The Rationale: Combating a Financial Crisis
Raffelhüschen argues that without radical reform, the GKV system is financially unsustainable. His key points:
- Massive Deficits: The GKV ran a €28.5 billion deficit in 2022, which some projections suggest could nearly double by 2025.
- Rising Premiums: He warns that contribution rates could rise to 22% by 2035 from the current average of ~16.2% (14.6% base + ~1.6% supplementary).
- Reducing "Unnecessary" Care: The deductible is designed to make patients more cost-conscious, potentially reducing frivolous doctor visits and encouraging more efficient use of resources.
- Parallel Cost-Cutting: He also advocates reducing the number of hospitals by 30-40% to eliminate inefficiencies.
Criticism and Major Counterarguments
The proposal has been met with strong opposition from health policy experts, patient advocates, and politicians. Key criticisms include:
| Stakeholder Group | Potential Benefit | Potential Harm / Risk |
|---|---|---|
| Healthy, High-Income Individuals | Could benefit from lower long-term premium growth if system costs are controlled. | Minimal direct impact if they rarely see a doctor. |
| Low-Income & Chronically Ill | State subsidies might offset costs (but implementation is uncertain). | High financial burden; may delay necessary care, leading to worse health and higher costs later. Exacerbates health inequalities. |
| Seniors & Frequent Care Users | None apparent. | Would consistently pay the high deductible, facing a significant new annual financial burden. |
| The GKV System | Short-term reduction in outpatient claims volume and costs. | Long-term costs may rise due to delayed care; high administrative cost of managing subsidies and tiered reimbursements. |
Core Criticisms:
- Equity and Access: Health Minister Karl Lauterbach (SPD) dismissed it, stating, "For university professors... these proposals are affordable. For the vast majority of the population, this does not work." If the state must subsidize the deductible for most people, the net savings vanish.
- Historical Precedent: Germany's previous experiment with a €10 per-quarter "Praxisgebühr" (practice fee) from 2004-2012 showed a temporary drop in doctor visits, but usage returned to normal. Crucially, it deterred preventive care among low-income groups, potentially increasing long-term costs.
- Misdiagnosis of the Problem: Critics argue the GKV's deficit is driven primarily by demographics (an aging society) and macroeconomic factors, not by overuse of services by the healthy. A deductible does not address these root causes.
- Penalizing Lifestyle: Surcharges based on lifestyle are seen as punitive and ignore the complex socio-economic factors behind health behaviors.
Alternative Solutions on the Table
Other proposals to stabilize the GKV focus on systemic, rather than individual, cost-bearing:
- Reducing VAT on Medicines: Lowering the value-added tax on pharmaceuticals from 19% to 7%.

══════════

- Task to complete:
In the text on the GKV reform proposal, begin at the words "- Historical Precedent: Germany's" and stop after "from 19% to 7%.". Quote that passage word for word.

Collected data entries

══════════

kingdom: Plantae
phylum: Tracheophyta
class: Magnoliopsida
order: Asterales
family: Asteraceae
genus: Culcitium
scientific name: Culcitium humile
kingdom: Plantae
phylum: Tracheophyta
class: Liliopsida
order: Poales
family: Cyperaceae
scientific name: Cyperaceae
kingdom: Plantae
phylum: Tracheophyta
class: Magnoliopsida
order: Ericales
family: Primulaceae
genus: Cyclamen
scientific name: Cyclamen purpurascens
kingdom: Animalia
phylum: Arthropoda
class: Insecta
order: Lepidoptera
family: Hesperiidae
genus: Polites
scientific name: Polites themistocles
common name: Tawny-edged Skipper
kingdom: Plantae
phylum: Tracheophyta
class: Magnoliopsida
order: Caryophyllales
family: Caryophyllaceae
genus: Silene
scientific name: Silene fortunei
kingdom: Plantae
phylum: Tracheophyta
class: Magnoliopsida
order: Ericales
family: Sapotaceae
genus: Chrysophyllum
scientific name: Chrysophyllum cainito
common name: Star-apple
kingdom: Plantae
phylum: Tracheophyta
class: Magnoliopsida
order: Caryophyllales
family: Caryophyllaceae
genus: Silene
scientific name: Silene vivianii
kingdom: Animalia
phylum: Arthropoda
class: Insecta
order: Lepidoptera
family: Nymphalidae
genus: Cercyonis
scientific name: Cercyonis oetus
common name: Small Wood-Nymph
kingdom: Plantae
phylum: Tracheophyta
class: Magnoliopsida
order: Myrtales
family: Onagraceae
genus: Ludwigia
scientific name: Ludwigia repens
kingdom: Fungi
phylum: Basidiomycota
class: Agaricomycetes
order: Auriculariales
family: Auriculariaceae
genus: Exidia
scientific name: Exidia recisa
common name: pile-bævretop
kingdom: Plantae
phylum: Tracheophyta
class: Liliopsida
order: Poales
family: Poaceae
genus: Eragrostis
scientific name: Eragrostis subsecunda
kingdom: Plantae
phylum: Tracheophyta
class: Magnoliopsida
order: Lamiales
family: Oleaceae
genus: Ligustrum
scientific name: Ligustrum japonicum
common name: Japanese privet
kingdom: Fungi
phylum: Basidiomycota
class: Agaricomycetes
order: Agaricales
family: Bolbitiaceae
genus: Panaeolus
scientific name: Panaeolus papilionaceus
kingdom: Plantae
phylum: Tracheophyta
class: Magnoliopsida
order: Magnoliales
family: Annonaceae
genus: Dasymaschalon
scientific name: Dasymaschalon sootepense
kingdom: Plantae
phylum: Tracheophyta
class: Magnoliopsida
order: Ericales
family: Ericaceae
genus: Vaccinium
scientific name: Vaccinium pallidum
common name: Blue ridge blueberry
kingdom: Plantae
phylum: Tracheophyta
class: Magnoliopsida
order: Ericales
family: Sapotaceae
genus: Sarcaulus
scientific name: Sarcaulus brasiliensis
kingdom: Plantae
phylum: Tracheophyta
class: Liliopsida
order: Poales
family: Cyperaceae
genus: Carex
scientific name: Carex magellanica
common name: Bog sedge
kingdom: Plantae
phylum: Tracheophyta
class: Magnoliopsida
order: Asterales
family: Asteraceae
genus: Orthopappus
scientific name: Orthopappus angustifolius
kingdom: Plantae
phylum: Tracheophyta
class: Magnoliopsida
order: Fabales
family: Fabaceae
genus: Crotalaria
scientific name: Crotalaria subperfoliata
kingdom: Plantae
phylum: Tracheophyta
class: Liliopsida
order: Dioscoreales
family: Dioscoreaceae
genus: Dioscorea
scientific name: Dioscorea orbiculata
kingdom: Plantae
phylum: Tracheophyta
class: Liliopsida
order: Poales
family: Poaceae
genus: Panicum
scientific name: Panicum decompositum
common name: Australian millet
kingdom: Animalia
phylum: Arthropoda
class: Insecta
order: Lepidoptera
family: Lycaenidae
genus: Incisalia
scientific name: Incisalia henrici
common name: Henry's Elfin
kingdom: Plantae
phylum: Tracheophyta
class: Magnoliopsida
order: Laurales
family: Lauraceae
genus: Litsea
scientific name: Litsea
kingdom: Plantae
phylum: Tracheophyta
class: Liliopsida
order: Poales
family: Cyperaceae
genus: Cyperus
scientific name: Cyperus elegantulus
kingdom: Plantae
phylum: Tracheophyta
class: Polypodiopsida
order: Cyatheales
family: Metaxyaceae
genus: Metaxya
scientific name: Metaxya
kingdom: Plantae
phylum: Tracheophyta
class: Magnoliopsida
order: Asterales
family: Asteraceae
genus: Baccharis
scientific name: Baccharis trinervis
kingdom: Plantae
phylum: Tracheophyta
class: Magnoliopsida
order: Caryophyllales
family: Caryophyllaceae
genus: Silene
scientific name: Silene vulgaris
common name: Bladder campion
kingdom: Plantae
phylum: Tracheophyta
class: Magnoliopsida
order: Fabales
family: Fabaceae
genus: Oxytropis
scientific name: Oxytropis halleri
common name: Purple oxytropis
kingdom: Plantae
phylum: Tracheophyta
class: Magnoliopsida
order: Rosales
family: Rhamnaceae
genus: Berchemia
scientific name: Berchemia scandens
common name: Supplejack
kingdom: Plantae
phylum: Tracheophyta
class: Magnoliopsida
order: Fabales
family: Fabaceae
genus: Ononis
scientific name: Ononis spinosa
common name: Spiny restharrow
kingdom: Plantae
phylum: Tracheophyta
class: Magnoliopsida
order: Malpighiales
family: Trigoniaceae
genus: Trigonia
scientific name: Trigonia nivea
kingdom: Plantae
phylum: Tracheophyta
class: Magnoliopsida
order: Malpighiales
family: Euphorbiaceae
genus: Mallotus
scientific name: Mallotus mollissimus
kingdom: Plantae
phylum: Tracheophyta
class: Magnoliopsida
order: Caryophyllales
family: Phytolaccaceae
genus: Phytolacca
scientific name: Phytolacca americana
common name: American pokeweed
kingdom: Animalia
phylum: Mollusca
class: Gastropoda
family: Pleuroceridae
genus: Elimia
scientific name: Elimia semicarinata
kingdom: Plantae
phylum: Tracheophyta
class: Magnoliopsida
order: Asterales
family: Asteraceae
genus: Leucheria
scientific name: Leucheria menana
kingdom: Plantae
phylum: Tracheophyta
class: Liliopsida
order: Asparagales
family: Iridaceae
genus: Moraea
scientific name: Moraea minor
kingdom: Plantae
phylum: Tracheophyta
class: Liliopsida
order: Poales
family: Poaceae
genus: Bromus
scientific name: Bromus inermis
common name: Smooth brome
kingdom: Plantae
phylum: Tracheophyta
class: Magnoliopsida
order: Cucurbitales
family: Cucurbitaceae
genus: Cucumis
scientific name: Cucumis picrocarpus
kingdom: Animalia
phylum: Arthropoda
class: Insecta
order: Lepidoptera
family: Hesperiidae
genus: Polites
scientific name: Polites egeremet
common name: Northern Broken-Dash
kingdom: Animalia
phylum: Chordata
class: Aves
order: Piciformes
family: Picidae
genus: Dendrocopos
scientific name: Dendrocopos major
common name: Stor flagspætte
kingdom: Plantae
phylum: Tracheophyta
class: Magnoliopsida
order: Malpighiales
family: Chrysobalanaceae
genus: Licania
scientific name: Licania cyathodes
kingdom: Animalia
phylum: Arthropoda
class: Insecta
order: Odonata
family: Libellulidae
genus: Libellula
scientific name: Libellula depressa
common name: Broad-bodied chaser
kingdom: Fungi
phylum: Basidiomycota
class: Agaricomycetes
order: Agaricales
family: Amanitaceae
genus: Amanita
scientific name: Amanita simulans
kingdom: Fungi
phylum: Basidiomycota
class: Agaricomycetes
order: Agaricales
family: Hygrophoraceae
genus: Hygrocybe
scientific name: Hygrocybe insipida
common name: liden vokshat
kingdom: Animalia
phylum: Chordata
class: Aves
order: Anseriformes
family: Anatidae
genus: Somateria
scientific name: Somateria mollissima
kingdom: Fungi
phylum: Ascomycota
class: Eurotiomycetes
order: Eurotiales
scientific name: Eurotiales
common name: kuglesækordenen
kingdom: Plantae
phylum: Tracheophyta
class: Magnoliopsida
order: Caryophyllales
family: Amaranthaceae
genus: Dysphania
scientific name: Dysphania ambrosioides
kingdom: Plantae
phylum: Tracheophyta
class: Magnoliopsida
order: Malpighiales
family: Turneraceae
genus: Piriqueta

══════════

- Response below:
- Historical Precedent: Germany's previous experiment with a €10 per-quarter "Praxisgebühr" (practice fee) from 2004-2012 showed a temporary drop in doctor visits, but usage returned to normal. Crucially, it deterred preventive care among low-income groups, potentially increasing long-term costs.
- Misdiagnosis of the Problem: Critics argue the GKV's deficit is driven primarily by demographics (an aging society) and macroeconomic factors, not by overuse of services by the healthy. A deductible does not address these root causes.
- Penalizing Lifestyle: Surcharges based on lifestyle are seen as punitive and ignore the complex socio-economic factors behind health behaviors.
Alternative Solutions on the Table
Other proposals to stabilize the GKV focus on systemic, rather than individual, cost-bearing:
- Reducing VAT on Medicines: Lowering the value-added tax on pharmaceuticals from 19% to 7%.